Ofensiva conservadora contra migrantes ecuatorianos en Europa y Estados Unidos
Marco Villarruel Acosta | mava5@hotmail.com
En Europa y en los Estados Unidos arrecian en estos momentos las medidas para deshacerse de los migrantes ecuatorianos. El gobierno italiano ha penalizado la condición de migrante e incluso ha prohibido el envío de las remesas hacia el Ecuador. Ha amenazado con sanciones a los propietarios de inmuebles que arrienden a los “sin papeles”.
Decenas de ecuatorianos y ecuatorianas, niños, jóvenes y ancianos, acusados de no tener sus papeles en regla, son deportados en vuelos especialmente fletados por el gobierno de los Estados Unidos que llegan a los aeropuertos de Quito y Guayaquil. Un clima de terror se ha apoderado de miles de conciudadanos quienes no se atreven a salir a las calles de muchas ciudades norteamericanas por temor a las redadas de la policía.
En España la xenofobia asume rasgos criminales. Ya son muchos los golpeados y humillados, y otros tantos incluso han sido asesinados en actos de odio a los trabajadores ecuatorianos que por su naturaleza humana muestran sus rasgos culturales diferentes a los de los españoles. Palabras degradantes hacen parte del trato diario en una muestra de la decadente cultura que ignora el aporte del trabajador extranjero y olvida la solidaridad mostrada con los millones de migrantes españoles en décadas pasadas.
Como si fuesen seres inferiores, los migrantes ecuatorianos son tratados despectivamente en los aeropuertos, aduanas y hasta en las oficinas consulares de las embajadas, incluso en Quito. De este trato discriminatorio ni siquiera se salvan los jóvenes becarios, quienes han sido ya aceptados por las universidades extranjeras y sin embargo no dejan de ser humillados hasta el último minuto antes de abordar el avión.
Hay en todo esto un trasfondo que une a los gobiernos que encabezan la campaña internacional contra los trabajadores de diversas nacionalidades que, paradójicamente mueven la economía, la industria y los negocios de esos países. Uno de esos rasgos comunes es que esos gobiernos están alineados con la derecha política en cada uno de sus países, como el caso de Italia con el régimen cavernario de Silvio Berlusconi, Francia con el xenófobo Nicolás Sarkosy, González Zapatero de España, de falsa convicción socialista. En los Estados Unidos en archiconservador George Busch es el triste campeón mundial de la legislación contra los migrantes latinoamericanos.

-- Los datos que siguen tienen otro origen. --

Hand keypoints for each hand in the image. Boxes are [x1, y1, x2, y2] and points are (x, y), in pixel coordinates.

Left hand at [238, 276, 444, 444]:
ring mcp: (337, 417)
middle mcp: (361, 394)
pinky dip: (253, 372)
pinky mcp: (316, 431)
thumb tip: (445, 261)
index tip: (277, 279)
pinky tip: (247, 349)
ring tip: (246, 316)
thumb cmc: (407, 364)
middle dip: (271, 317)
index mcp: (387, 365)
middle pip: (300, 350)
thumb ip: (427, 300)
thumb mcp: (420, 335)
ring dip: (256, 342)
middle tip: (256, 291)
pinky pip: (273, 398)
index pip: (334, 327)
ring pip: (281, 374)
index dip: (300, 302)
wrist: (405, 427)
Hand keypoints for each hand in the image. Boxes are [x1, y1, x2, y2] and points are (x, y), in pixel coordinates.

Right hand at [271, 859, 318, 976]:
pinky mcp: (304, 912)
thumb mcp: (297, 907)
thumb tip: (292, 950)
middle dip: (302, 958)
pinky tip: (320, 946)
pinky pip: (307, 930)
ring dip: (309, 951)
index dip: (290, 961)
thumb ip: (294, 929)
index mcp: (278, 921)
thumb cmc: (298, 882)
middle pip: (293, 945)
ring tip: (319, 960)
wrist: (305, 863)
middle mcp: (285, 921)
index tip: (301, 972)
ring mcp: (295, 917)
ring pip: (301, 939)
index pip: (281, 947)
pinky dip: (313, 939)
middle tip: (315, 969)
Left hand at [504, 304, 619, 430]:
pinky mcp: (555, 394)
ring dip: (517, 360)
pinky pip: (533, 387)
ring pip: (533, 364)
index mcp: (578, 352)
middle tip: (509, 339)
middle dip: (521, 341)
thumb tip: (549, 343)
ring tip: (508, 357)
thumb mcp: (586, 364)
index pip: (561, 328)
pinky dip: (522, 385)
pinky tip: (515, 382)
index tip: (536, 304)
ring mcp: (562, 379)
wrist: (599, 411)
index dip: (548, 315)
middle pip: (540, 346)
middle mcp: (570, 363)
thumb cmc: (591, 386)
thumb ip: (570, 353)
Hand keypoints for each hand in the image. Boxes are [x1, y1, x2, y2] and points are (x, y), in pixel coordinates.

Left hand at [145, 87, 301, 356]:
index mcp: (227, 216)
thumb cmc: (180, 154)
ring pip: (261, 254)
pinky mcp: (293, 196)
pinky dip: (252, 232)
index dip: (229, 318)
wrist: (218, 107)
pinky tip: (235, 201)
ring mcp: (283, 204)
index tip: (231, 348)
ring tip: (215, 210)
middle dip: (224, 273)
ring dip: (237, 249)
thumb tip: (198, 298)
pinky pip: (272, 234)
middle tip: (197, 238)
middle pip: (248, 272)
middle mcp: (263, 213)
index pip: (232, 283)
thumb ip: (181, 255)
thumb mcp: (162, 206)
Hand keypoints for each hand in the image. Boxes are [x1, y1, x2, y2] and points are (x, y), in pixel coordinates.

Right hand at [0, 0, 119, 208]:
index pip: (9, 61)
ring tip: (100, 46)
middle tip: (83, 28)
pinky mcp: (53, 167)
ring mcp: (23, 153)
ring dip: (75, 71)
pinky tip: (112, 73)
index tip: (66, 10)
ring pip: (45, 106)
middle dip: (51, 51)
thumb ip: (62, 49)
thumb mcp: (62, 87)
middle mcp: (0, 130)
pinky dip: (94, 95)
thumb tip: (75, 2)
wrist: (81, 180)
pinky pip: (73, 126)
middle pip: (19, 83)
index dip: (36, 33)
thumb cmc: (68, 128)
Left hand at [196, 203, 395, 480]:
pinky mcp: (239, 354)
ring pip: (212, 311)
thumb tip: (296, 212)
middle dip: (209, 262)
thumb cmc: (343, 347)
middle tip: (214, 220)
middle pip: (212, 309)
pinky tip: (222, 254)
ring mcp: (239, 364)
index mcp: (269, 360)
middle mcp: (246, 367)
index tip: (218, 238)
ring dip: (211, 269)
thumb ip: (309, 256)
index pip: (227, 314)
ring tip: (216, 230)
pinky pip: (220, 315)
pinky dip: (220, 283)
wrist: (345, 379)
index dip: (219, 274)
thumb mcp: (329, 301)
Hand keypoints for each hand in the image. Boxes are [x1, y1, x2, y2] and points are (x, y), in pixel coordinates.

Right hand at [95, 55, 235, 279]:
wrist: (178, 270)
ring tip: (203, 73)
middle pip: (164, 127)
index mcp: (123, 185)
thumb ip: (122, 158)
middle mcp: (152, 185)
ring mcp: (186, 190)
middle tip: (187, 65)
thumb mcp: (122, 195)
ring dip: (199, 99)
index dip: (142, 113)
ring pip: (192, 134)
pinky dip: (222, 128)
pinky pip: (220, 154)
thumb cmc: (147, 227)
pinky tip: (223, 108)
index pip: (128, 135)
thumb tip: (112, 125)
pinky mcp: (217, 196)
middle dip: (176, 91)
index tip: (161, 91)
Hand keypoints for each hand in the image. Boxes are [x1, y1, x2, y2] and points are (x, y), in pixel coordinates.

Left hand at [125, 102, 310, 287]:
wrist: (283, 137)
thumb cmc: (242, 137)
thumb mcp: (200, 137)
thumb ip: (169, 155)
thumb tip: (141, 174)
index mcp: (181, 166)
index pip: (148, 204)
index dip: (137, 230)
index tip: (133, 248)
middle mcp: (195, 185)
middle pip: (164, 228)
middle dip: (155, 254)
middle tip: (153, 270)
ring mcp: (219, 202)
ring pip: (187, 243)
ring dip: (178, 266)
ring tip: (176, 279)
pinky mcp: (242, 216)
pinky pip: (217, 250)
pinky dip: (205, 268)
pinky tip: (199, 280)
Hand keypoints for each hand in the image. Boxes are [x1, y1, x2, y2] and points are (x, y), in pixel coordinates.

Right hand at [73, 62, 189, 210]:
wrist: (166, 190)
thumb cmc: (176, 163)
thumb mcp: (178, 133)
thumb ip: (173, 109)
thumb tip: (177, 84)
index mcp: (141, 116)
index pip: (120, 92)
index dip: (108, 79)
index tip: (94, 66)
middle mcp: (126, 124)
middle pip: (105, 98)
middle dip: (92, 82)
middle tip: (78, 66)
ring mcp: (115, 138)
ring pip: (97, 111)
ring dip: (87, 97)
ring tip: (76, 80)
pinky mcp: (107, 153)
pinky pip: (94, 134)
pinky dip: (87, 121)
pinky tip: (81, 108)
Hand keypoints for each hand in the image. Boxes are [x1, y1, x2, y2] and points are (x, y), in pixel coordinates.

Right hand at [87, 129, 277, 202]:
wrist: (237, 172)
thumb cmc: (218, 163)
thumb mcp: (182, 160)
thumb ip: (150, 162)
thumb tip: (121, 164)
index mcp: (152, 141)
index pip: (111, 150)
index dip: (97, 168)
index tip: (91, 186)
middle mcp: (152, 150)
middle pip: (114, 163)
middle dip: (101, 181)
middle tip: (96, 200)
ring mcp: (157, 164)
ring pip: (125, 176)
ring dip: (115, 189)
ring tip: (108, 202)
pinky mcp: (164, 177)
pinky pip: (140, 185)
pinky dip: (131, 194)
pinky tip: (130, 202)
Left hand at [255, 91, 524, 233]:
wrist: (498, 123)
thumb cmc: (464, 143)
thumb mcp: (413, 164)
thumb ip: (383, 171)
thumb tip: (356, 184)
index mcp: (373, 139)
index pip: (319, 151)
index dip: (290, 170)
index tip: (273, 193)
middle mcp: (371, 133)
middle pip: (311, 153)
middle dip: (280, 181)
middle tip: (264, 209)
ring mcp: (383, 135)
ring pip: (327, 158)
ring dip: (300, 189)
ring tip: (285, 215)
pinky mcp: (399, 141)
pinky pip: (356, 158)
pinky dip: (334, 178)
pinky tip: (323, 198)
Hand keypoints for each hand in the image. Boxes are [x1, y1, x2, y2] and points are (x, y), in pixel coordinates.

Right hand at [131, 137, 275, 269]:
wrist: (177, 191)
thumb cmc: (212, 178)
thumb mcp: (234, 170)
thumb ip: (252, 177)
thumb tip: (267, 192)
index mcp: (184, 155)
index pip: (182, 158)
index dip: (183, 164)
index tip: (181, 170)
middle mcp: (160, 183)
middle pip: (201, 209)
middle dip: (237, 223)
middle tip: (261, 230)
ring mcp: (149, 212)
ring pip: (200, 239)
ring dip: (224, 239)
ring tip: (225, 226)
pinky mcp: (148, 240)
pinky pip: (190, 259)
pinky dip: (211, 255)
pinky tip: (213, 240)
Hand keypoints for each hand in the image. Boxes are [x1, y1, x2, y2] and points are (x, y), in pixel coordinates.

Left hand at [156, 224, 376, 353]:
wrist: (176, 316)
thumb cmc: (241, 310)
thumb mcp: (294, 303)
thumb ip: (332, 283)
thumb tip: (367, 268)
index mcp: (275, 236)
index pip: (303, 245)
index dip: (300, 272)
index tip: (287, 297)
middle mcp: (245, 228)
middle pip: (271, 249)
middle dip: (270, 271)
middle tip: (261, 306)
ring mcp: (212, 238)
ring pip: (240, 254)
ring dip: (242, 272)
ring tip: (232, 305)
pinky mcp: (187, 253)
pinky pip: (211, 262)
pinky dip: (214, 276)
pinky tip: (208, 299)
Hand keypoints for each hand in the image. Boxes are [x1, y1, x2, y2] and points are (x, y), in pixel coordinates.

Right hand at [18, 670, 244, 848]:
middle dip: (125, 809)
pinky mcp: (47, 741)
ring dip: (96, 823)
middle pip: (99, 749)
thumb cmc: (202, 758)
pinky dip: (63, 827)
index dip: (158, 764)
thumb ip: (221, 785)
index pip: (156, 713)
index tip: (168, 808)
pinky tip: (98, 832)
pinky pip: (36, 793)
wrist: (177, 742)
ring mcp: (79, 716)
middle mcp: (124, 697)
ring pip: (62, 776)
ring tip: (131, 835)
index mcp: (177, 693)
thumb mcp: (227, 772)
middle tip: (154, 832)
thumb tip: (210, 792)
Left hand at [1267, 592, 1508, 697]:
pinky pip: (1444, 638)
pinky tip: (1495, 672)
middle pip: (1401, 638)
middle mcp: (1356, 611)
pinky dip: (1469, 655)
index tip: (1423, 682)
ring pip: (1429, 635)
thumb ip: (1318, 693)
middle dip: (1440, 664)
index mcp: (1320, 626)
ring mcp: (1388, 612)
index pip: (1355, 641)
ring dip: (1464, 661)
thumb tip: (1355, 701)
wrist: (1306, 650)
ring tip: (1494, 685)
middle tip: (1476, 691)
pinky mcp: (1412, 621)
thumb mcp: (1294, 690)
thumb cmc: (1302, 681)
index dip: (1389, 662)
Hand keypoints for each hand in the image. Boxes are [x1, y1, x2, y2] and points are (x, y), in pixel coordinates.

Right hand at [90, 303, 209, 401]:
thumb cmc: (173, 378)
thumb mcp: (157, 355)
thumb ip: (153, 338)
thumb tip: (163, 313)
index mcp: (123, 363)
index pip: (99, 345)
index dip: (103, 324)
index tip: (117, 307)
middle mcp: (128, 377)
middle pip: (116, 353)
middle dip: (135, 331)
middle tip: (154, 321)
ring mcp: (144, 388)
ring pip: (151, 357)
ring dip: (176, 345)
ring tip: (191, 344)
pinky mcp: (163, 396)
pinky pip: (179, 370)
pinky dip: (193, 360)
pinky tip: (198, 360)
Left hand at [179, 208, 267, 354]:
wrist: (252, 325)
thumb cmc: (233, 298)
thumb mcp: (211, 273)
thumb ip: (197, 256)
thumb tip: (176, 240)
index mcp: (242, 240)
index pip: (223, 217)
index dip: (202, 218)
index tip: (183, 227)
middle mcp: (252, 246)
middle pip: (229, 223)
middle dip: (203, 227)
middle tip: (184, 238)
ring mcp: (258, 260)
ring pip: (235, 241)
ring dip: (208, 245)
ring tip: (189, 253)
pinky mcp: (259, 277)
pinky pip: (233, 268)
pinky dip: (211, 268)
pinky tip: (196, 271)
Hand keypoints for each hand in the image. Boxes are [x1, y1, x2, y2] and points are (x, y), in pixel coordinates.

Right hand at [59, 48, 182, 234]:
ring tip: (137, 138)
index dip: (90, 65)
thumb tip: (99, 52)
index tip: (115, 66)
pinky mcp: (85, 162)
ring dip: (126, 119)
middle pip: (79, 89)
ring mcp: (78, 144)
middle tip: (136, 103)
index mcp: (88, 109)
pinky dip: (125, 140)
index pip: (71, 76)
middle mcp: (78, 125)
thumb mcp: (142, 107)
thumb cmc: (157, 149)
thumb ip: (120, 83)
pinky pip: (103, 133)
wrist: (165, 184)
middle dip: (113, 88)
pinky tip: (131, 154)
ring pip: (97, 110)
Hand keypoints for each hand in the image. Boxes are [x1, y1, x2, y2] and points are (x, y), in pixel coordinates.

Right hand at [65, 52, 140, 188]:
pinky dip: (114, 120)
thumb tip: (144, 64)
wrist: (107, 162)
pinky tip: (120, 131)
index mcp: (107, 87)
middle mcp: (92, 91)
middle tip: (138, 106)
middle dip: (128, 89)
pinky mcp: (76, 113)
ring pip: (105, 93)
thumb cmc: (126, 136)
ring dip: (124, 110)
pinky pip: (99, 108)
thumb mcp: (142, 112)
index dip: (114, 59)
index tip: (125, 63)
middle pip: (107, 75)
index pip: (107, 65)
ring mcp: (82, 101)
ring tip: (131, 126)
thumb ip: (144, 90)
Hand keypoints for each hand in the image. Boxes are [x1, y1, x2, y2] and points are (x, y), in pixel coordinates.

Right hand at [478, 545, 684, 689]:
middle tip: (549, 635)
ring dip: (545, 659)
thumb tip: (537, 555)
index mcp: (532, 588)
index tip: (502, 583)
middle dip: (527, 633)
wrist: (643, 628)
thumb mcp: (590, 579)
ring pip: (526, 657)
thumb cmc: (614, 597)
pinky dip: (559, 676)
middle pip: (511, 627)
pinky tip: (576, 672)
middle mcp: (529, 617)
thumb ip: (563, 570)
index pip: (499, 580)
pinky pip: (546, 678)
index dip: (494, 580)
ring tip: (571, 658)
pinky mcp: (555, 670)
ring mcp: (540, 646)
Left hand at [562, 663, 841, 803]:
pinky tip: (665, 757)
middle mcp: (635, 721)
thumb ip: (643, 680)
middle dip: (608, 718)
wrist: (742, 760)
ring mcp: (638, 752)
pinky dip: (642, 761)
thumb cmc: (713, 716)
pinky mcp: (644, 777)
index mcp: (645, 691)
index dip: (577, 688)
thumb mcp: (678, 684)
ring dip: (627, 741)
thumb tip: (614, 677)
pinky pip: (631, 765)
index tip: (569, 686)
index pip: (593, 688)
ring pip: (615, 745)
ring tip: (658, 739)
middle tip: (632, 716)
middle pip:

Estos gobiernos perseguidores de pobres y de migrantes mantienen históricamente esas actitudes. Ya lo hizo Adolfo Hitler en Alemania con millones de judíos, gitanos, con los minusválidos y especialmente con los comunistas. Especialmente lo hacen para ganar votos antes de las elecciones o para mantener ocupadas a sus fuerzas represivas. De manera perversa declaran su democratismo y se declaran campeones de los derechos humanos, pero a la hora de la verdad, especialmente cuando se hacen fuertes los vientos políticos conservadores, arremeten contra los trabajadores foráneos.
Curiosamente los miles de trabajadores extranjeros mantienen con vida los seguros sociales de los países receptores, pagan los impuestos, tienen en movimiento sus industrias, entre ellas las de la construcción, y aportan más que significativamente al aseo y conservación de las grandes ciudades.
Parece haber llegado la hora de acciones contundentes en el plano nacional e internacional para defender a nuestros conciudadanos. La República Federativa de Brasil ha resuelto fichar y dar el mismo trato a los turistas y viajeros norteamericanos, tal como hacen ellos con los brasileños en las grandes ciudades gringas.
Hay centenares de miles de migrantes ecuatorianos que en Israel, Italia, España o Francia sufren vejaciones de todo tipo, por lo que se impone una reacción del gobierno ecuatoriano con la altivez que el problema amerita.